My current book in my Astrophysics self-study is Galaxies in the Universe by Sparke and Gallager, 2nd edition. It's aimed at advanced undergrads, so probably appropriate for a aging physicist who worked on atmospheric problems for 30 years. It's a pretty good book, I think, but occasionally frustrating for the autodidact.
The big problem is a certain carelessness about numbers and a few other details, especially in the problems. An unfortunately not atypical example can be found in problem 1.19, where one is asked to compute some effects of neutron lifetime on Helium abundance. A crucial intermediate step is computing the time at which the radiation is cool enough for deuterium to survive. The problem helpfully adds that the value one gets should be 365 s (after big bang). If one uses the equations found in the book, one gets a bit less than 349 s - not a big difference, but way to large for using equations without any error bars. It's small enough, and large enough, to make me think that perhaps I left out some small but perhaps crucial detail.
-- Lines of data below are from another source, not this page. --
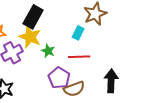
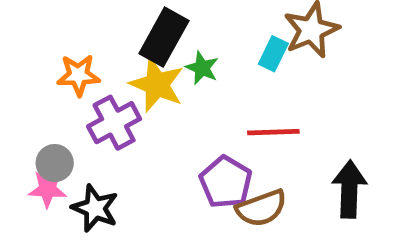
cyan rectangle: (78, 33) -> (273, 54), moved
green star: (48, 51) -> (202, 68), moved

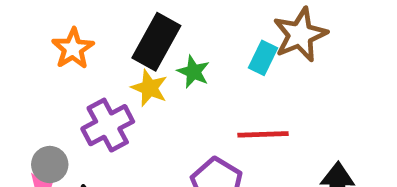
orange star: (78, 75) -> (73, 49), moved, turned -30
yellow star: (157, 85) -> (149, 88), size x0.7

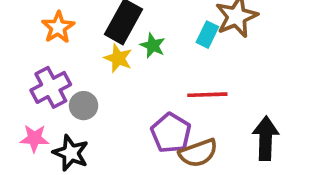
purple cross: (108, 125) -> (51, 87), moved
gray circle: (50, 165) -> (84, 106), moved

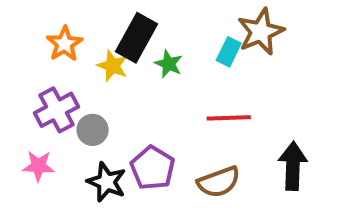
yellow star: (118, 58) -> (113, 66), moved
purple pentagon: (171, 133) -> (153, 168), moved
black star: (71, 153) -> (107, 182), moved

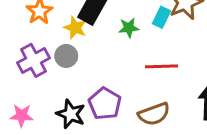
green star: (169, 64) -> (129, 28), moved, turned -30
gray circle: (93, 130) -> (66, 56), moved
pink star: (38, 166) -> (22, 115), moved

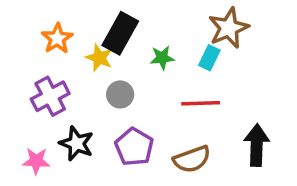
cyan rectangle: (161, 17) -> (209, 58), moved
gray circle: (66, 56) -> (120, 94), moved
black star: (71, 114) -> (76, 143), moved

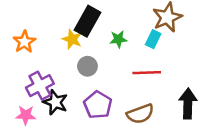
orange star: (57, 38) -> (24, 42), moved
purple cross: (50, 96) -> (40, 86), moved

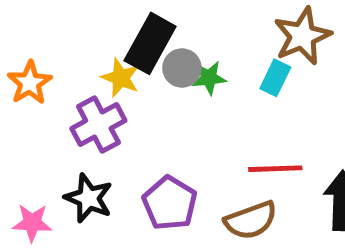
gray circle: (87, 66) -> (182, 68), moved
red line: (147, 73) -> (275, 169), moved
purple cross: (40, 86) -> (98, 124), moved

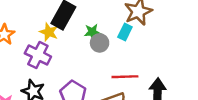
gray circle: (182, 68) -> (100, 43), moved
purple cross: (98, 124) -> (38, 55), turned -35

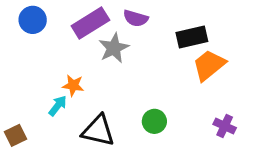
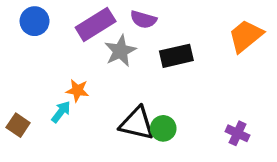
black rectangle: (192, 37) -> (176, 56), moved
orange trapezoid: (209, 65) -> (246, 36), moved
black triangle: (98, 131) -> (137, 123), moved
brown square: (15, 135) -> (18, 125), moved, turned -30

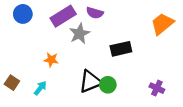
black rectangle: (176, 56) -> (121, 49), moved
cyan arrow: (61, 112) -> (40, 88), moved
black triangle: (137, 123) -> (90, 82), turned -35

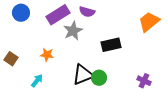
brown square: (12, 83) -> (11, 59), moved

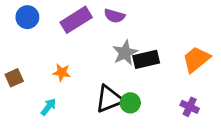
orange trapezoid: (149, 22) -> (196, 59), moved
gray star: (73, 31) -> (125, 53), moved
brown square: (11, 59) -> (14, 78), turned 32

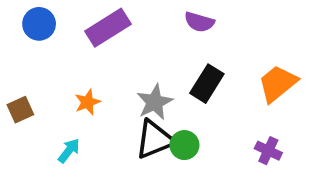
purple semicircle: (114, 16) -> (199, 22), moved
gray star: (125, 53) -> (155, 102), moved
black rectangle: (146, 59) -> (207, 84), turned -45
orange star: (62, 73) -> (87, 102), turned -30

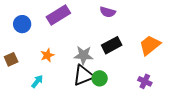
blue circle: (39, 24) -> (22, 24), moved
black rectangle: (207, 84) -> (112, 45), turned 30
gray star: (155, 102) -> (83, 55), turned 30

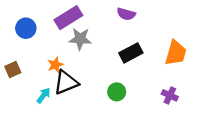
orange trapezoid: (150, 45) -> (176, 53), turned 145
gray star: (83, 55) -> (80, 39), moved
black triangle: (83, 75) -> (66, 82), moved

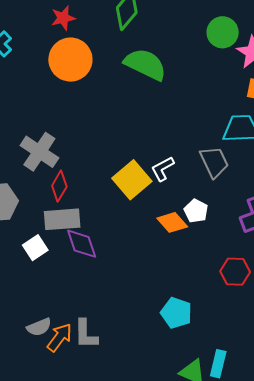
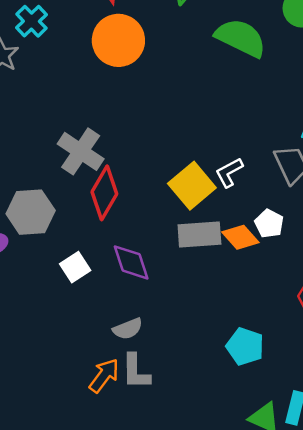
green semicircle: (145, 64) -> (241, 38), moved
red diamond: (59, 186) -> (104, 193), size x1.4
gray rectangle: (62, 219) -> (199, 234), moved
gray semicircle: (39, 327) -> (128, 329), moved

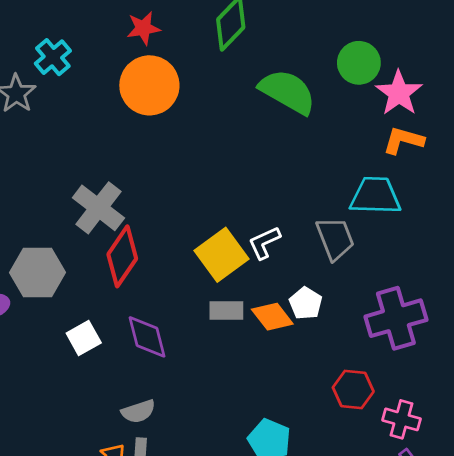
gray rectangle: (199, 234) -> (226, 310), size x0.7

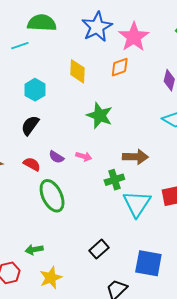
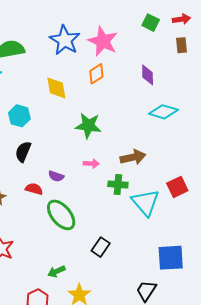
pink arrow: (84, 156) -> (91, 163), moved
green cross: (114, 180) -> (118, 184), turned 36
black rectangle: (99, 249) -> (101, 247), moved

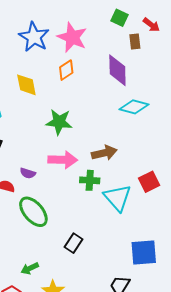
red arrow: (181, 19) -> (151, 25), moved, turned 48
brown rectangle: (181, 45) -> (135, 41), moved
purple diamond: (148, 75) -> (117, 70), size x1.5
pink arrow: (91, 163) -> (63, 160), size x1.8

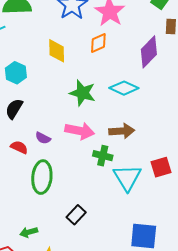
purple diamond: (117, 70) -> (149, 52), turned 36
cyan diamond: (134, 107) -> (124, 88), moved
green ellipse: (33, 212) -> (42, 177), turned 36

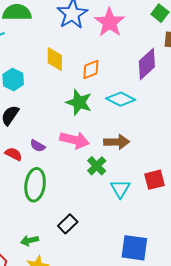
orange diamond: (98, 43) -> (91, 69), moved
green cross: (103, 156) -> (97, 166), turned 30
cyan triangle: (127, 178) -> (120, 189), size x0.7
green arrow: (29, 232) -> (30, 240), moved

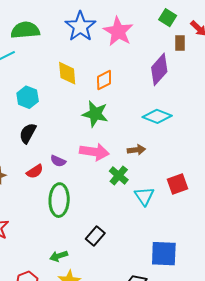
cyan diamond: (121, 99) -> (157, 116), moved
brown arrow: (117, 142) -> (136, 150), size x0.7
red semicircle: (13, 154) -> (35, 171), turned 126

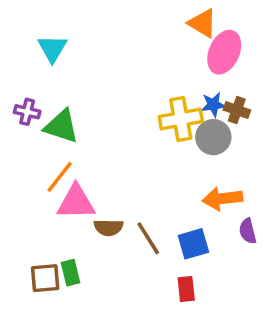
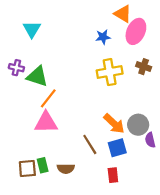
blue star: (213, 105) -> (103, 37), moved
gray circle: (213, 137) -> (138, 125), moved
orange line: (60, 177) -> (48, 98), moved
orange arrow: (222, 199) -> (114, 124), moved, turned -130
brown semicircle: (108, 227) -> (66, 169), moved

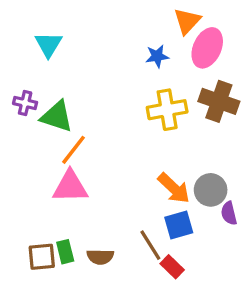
orange triangle: (123, 14) -> (187, 21), turned 42
brown cross: (144, 67) -> (219, 101), size x1.6
brown line: (90, 144) -> (150, 245), moved
red rectangle: (113, 175) -> (172, 267), turned -40

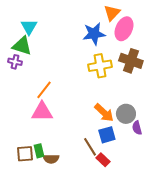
blue star: (157, 56) -> (94, 34), size x1.6
green triangle: (57, 116) -> (22, 46), moved
brown semicircle: (100, 257) -> (51, 159), moved

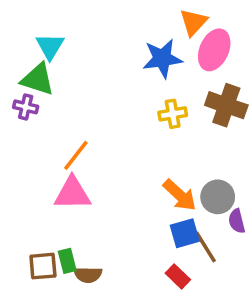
yellow cross: (100, 66) -> (173, 114), size x0.7
brown line: (90, 147) -> (206, 247), moved

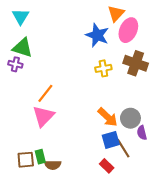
cyan triangle: (50, 46) -> (21, 17), moved
blue star: (162, 58) -> (97, 35), turned 30
pink triangle: (72, 193) -> (43, 116), turned -45

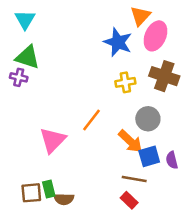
orange line: (45, 93) -> (91, 120), moved
gray circle: (130, 118) -> (148, 119), moved
blue square: (111, 140) -> (149, 156), moved
brown line: (123, 148) -> (134, 179), moved, turned -48

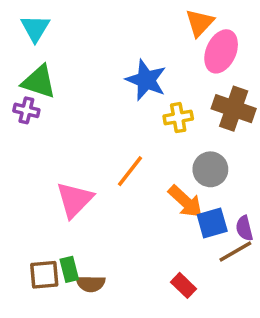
blue star: (118, 42) -> (146, 80), moved
brown line: (134, 179) -> (235, 251), moved, turned -40

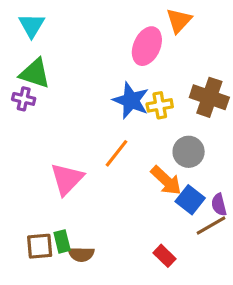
pink ellipse: (221, 51) -> (147, 46), moved
blue star: (146, 80) -> (131, 101), moved
blue square: (212, 223) -> (190, 200), turned -36

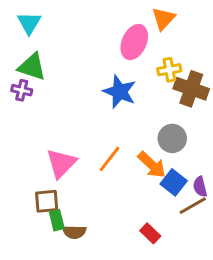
yellow cross: (160, 105) -> (169, 70), moved
orange line: (116, 153) -> (109, 159), moved
brown square: (40, 246) -> (47, 201), moved

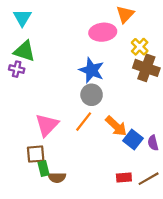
pink ellipse: (134, 42) -> (103, 32), turned 60
yellow cross: (169, 70) -> (140, 47), moved, turned -36
gray circle: (172, 138) -> (92, 95), moved
brown line: (193, 206) -> (149, 179), moved
red rectangle: (150, 233) -> (124, 178), moved, turned -48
The intertubes were little help. It seems that estimates of this time (using slightly different methodologies) vary quite a bit. Finally I thought to look for an online errata. OK, they said, the time should be 350 s, not 365s. Umm, not quite. It was really a bit less than 349. Can't they even get the errata right to 3 significant figures?
Unfortunately, this type of error is rife. What the hell. Don't they have grad students - or at least undergrads who use the book?